Garnier was apparently referring to a series of slides that are making the rounds of senior drug development decision makers. The charts tabulate publicly available information and, some argue, show a clear signal that FDA is indeed growing more cautious.

"I have always thought that they were too conservative," says one senior pharmaceutical company executive. "Now it has just been taken to another level, which, in my opinion, is not good for patients or for us as an industry."

There is no denying it: the data on new drug approvals is not pretty.

For example, only 18% of standard new molecular entities (NMEs) filed in 2006 were approved in the allotted user fee cycle period of 10 months. ( See Exhibit 1.) That’s a downward trend that began in 2001 when the rate was approximately 35%. There is also an upward trend in "approvable" and "non-approvable" letters being issued by the agency, with "approvable" letters hovering at around the 60% mark and "non-approvable" letters hitting a high of 25% in 2005.

How bad is it? One drug development consultant says the trend shows the industry is past the point of a drug approval drought. Now, he says, R&D pipelines are "dying." Whether that is an overstatement or not, it is clear that the product choices made seven years ago by sponsors with planned introductions in the 2007-2008 time period are not in sync with FDA’s approval criteria.

("Straight Talk from FDA: Wyeth R&D Head Reacts to Climate Change for NDA/BLA Reviews", in this issue (Also see "Straight Talk from FDA: Wyeth R&D Head Reacts to Climate Change for NDA/BLA Reviews " - Pink Sheet, 1 Nov, 2007.).)

After a small rebound to reach 22 NME approvals in 2006, the drug industry will be lucky to get 20 in 2007 ( See, "The Approval Drought Continues," The RPM Report, February 2007 (Also see "The Approval Drought Continues" - Pink Sheet, 1 Feb, 2007.))

The mean approval times (from submission to approval) for standard NMEs and new biologics doesn’t provide much optimism for drug developers either. Mean approval times have consistently increased since 2001, when the number fell just shy of 20 months, and are now running above the 25-month threshold in 2005. ( See Exhibit 2.) The average dipped slightly in 2006.

Probably most disconcerting for drug manufacturers is the skyrocketing number of new or revised "black box" warnings over the past five years. In 2001 and 2002, the numbers hovered around just over 10 box warnings a year, with a significant bump in the two subsequent years to over 30 black box warnings. Then, in 2005, the number doubles to over 60. ( See Exhibit 3).) Merck’s rofecoxib ( Vioxx) was pulled from the market in September 2004, a likely marker for FDA’s more aggressive use of tougher warnings.
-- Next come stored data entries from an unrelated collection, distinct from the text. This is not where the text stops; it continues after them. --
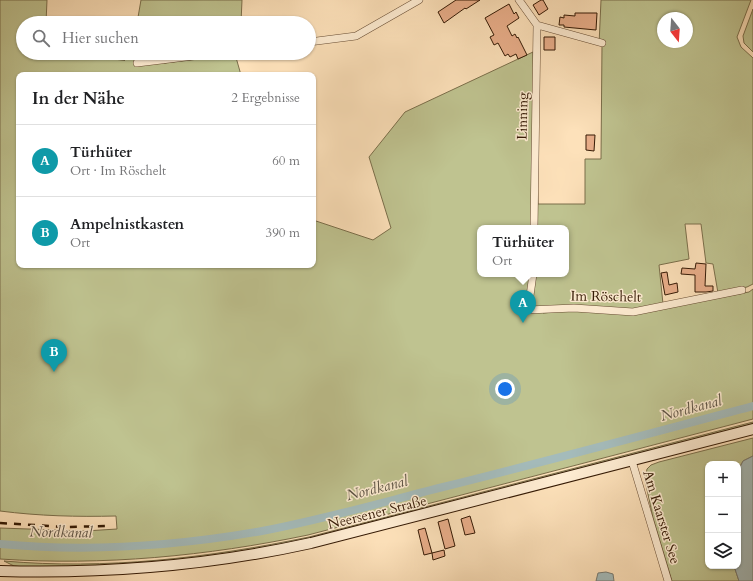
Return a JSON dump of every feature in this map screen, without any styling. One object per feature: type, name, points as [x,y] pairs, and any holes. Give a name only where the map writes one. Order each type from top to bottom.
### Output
[{"type":"main road","name":"Neersener Straße","points":[[0,570],[76,572],[145,568],[218,561],[264,553],[311,544],[753,429]]},
{"type":"street","points":[[316,41],[356,36],[419,0]]},
{"type":"street","points":[[519,0],[537,25],[602,43]]},
{"type":"street","name":"Linning","points":[[534,225],[537,25]]},
{"type":"street","points":[[137,63],[161,60]]},
{"type":"street","name":"Im Röschelt","points":[[533,277],[528,310],[574,308],[633,312],[742,290]]},
{"type":"street","name":"Am Kaarster See","points":[[632,461],[668,581]]},
{"type":"green space","points":[[0,0],[47,0],[46,16],[16,16],[16,60],[176,60],[164,63],[188,60],[237,60],[240,72],[16,72],[16,268],[316,268],[316,221],[373,240],[391,228],[369,157],[405,112],[533,52],[538,204],[585,204],[585,159],[601,159],[602,45],[599,45],[601,0],[751,0],[737,37],[741,47],[753,58],[753,284],[747,287],[718,293],[713,264],[706,263],[701,224],[685,224],[689,259],[659,265],[663,304],[634,309],[539,307],[543,313],[574,310],[634,314],[749,292],[753,289],[753,419],[308,535],[232,549],[155,558],[77,561],[0,559],[0,528],[85,531],[117,529],[116,516],[58,516],[0,511]]},
{"type":"green space","points":[[141,0],[242,0],[241,16],[138,16]]},
{"type":"green space","points":[[753,9],[753,52],[744,43],[743,36]]},
{"type":"green space","points":[[753,422],[753,425],[309,540],[263,550],[144,564],[33,568],[14,566],[4,561],[80,564],[119,563],[233,551],[309,537]]},
{"type":"green space","points":[[753,438],[753,456],[743,461],[741,465],[741,461],[705,461],[705,569],[735,569],[739,581],[672,581],[653,518],[645,480],[647,469],[651,465]]},
{"type":"water","points":[[753,456],[753,581],[739,581],[735,569],[741,569],[741,465],[743,461]]},
{"type":"water","points":[[606,572],[613,574],[614,581],[596,581],[598,573]]},
{"type":"building","points":[[456,0],[480,0],[466,9],[465,8],[444,23],[438,12]]},
{"type":"building","points":[[543,0],[548,9],[539,15],[533,5]]},
{"type":"building","points":[[509,4],[514,14],[516,12],[519,18],[507,26],[512,36],[515,34],[517,38],[518,37],[527,55],[518,59],[516,54],[510,57],[508,54],[505,56],[498,43],[494,45],[490,37],[494,35],[485,18]]},
{"type":"building","points":[[575,13],[597,13],[596,30],[564,27],[564,25],[559,25],[560,17],[564,18],[564,15],[575,16]]},
{"type":"building","points":[[544,37],[555,37],[555,50],[544,50]]},
{"type":"building","points":[[586,135],[595,135],[594,151],[586,150]]},
{"type":"building","points":[[696,263],[706,264],[705,286],[713,286],[713,291],[695,292],[695,275],[681,274],[682,268],[695,269]]},
{"type":"building","points":[[667,272],[669,285],[677,283],[678,292],[665,295],[661,273]]},
{"type":"building","points":[[470,516],[475,533],[465,535],[461,519]]},
{"type":"building","points":[[448,519],[455,546],[445,549],[438,522]]},
{"type":"building","points":[[425,528],[432,553],[424,555],[418,530]]},
{"type":"building","points":[[444,550],[445,556],[433,560],[432,553]]},
{"type":"waterway","name":"Nordkanal","points":[[0,544],[65,547],[131,546],[164,544],[262,531],[350,511],[753,406]]},
{"type":"railway","points":[[0,523],[66,527],[108,526]]},
{"type":"place","name":"Türhüter","points":[[523,323]]},
{"type":"place","name":"Ampelnistkasten","points":[[54,372]]}]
Critics of the FDA point to the "black box" warnings about a potential increase in the risk of suicidality added to antidepressants in 2004 as a potential overreach by the agency. In February, the Centers for Disease Control and Prevention released statistics showing a sharp increase in pediatric and young adult suicides in 2004 for the first time in a decade, while use of antidepressant drugs simultaneously dropped. It’s not hard for critics to make the connection.
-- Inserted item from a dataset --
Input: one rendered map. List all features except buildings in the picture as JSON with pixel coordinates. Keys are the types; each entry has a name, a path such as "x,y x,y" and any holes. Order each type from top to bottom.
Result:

It’s not just FDA’s strictest warnings that are rising in a pronouncedly. Lesser warnings, contraindications and precautions added to labeling have also trended upward. ( See Exhibits 4 and 5)
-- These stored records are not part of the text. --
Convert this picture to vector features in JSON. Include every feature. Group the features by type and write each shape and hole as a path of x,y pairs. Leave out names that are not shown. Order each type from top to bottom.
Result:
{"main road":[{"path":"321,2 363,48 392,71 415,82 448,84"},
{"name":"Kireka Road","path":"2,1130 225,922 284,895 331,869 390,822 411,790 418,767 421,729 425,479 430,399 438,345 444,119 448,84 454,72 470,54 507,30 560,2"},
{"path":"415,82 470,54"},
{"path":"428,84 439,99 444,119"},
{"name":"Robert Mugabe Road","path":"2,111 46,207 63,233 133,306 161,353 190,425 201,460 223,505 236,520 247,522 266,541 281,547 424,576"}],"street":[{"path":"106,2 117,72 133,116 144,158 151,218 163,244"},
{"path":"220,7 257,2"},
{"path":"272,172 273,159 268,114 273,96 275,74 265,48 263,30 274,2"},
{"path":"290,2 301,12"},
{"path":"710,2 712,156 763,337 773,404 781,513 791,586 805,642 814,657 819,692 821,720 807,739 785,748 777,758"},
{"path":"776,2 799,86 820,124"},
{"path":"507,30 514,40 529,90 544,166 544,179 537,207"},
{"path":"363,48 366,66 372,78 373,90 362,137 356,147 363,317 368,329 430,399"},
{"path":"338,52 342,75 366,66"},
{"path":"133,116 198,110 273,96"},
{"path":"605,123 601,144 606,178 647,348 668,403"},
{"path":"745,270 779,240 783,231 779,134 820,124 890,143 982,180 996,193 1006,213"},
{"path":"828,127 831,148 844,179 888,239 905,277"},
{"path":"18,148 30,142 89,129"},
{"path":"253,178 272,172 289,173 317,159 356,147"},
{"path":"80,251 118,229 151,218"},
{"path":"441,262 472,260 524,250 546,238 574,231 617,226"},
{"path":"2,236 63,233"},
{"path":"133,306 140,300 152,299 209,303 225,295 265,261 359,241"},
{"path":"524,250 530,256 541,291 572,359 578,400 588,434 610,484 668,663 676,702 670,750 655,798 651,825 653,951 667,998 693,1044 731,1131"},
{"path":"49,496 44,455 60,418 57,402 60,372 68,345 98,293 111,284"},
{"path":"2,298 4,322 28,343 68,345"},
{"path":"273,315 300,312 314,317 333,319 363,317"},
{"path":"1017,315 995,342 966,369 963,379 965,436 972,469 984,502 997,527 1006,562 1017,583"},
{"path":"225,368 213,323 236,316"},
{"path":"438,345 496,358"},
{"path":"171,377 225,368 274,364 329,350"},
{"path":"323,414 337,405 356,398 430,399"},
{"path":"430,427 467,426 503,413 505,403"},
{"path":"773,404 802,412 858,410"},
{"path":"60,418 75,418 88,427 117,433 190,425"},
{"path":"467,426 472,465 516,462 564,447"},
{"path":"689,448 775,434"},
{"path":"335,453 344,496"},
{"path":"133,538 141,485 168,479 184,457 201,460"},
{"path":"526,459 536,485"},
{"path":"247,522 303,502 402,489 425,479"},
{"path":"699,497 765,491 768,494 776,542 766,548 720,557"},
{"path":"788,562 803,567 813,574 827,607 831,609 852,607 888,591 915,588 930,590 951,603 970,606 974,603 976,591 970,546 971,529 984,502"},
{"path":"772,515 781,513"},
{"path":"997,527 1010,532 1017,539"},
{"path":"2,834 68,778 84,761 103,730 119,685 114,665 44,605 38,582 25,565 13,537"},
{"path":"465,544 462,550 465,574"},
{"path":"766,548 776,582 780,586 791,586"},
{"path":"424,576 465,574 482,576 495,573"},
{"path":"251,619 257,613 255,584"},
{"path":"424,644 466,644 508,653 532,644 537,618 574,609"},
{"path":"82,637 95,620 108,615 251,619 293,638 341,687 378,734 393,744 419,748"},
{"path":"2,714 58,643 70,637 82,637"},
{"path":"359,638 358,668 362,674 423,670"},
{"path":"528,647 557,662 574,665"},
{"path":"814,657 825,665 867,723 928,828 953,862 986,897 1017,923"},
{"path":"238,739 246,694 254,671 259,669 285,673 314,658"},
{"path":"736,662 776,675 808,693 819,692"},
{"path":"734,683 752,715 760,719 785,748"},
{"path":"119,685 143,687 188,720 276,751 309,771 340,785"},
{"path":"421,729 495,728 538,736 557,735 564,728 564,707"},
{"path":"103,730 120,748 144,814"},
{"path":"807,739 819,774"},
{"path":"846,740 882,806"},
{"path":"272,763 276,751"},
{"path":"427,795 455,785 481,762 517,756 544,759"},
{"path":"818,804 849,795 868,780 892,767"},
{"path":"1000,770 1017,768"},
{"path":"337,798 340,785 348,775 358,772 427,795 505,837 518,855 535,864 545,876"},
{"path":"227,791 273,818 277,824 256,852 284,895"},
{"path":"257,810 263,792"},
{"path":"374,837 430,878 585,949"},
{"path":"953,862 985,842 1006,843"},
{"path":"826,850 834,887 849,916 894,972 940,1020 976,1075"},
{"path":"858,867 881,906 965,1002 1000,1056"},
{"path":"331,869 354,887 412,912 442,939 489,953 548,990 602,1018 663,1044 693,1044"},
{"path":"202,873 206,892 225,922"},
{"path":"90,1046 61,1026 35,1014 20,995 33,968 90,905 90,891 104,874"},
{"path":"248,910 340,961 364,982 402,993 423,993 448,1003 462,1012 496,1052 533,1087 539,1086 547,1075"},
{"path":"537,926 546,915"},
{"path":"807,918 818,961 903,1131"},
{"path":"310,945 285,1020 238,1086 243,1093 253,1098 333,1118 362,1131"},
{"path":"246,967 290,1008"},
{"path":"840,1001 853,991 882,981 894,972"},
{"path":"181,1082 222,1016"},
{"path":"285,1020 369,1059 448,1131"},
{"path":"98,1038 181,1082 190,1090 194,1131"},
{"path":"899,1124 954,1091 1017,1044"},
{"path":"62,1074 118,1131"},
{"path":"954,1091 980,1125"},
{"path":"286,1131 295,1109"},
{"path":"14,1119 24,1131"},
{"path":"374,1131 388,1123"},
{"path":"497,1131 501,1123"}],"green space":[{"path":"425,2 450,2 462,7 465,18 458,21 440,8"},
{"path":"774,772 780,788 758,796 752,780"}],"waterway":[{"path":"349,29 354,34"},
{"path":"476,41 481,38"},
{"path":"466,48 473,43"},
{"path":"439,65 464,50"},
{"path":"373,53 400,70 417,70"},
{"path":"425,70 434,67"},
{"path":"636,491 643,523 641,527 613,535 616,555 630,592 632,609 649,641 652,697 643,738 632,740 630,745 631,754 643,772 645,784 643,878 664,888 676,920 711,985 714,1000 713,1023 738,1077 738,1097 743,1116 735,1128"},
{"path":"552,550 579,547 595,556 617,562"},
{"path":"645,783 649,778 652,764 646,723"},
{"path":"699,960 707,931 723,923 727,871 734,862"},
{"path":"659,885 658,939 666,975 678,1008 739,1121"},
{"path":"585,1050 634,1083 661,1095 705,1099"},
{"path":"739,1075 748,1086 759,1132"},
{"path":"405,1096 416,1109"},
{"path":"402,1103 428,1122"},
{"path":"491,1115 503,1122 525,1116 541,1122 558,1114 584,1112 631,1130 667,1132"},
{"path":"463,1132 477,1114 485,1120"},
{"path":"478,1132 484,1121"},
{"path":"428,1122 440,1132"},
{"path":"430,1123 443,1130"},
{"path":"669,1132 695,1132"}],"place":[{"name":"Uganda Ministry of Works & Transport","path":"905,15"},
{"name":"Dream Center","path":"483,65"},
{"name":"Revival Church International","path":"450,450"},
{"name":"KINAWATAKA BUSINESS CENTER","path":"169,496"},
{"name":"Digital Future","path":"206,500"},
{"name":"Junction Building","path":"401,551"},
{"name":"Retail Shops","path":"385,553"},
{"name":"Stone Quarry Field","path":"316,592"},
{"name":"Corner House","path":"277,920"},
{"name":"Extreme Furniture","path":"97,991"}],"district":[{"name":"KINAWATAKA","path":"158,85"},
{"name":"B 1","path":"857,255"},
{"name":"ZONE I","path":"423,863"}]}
"I don’t think that there is any debate at all that the standards have increased," says a senior official at a top 10 pharmaceutical company. Judging from the data, he may be right.

Even FDA is starting to acknowledge it. Top FDA officials say there has not been a message sent down to drug reviewers to be more cautious when reviewing applications. Instead, medical reviewers are taking it upon themselves to be more cautious based on the tense climate, they suggest.

In any case, the data provide a grim regulatory environment for the biopharmaceutical industry. And that’s the data that everybody’s talking about.